Electronics source listings:
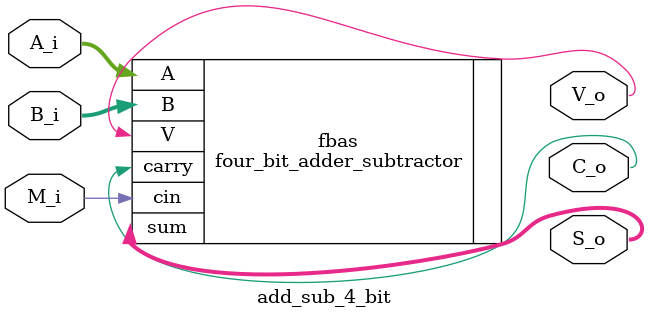
<source format=v>
`timescale 1ns / 1ps


module add_sub_4_bit #
(
  parameter WIDTH = 4
)
(
  // The inputs 
  input wire [WIDTH-1:0]        A_i,
  input wire [WIDTH-1:0]        B_i,
  input wire                    M_i,

  // The outputs
  output wire                   V_o,
  output wire                   C_o,
  output wire [WIDTH-1:0]       S_o

);
  
 
four_bit_adder_subtractor fbas(.A(A_i),.B(B_i),.cin(M_i),.sum(S_o),.carry(C_o),.V(V_o));



endmodule

</source>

■ ACTIVITY ■
Your answer must be an exact copy of the records above, with no pictures included.

■ OUTPUT BELOW ■
<source format=v>
`timescale 1ns / 1ps


module add_sub_4_bit #
(
  parameter WIDTH = 4
)
(
  // The inputs 
  input wire [WIDTH-1:0]        A_i,
  input wire [WIDTH-1:0]        B_i,
  input wire                    M_i,

  // The outputs
  output wire                   V_o,
  output wire                   C_o,
  output wire [WIDTH-1:0]       S_o

);
  
 
four_bit_adder_subtractor fbas(.A(A_i),.B(B_i),.cin(M_i),.sum(S_o),.carry(C_o),.V(V_o));



endmodule

</source>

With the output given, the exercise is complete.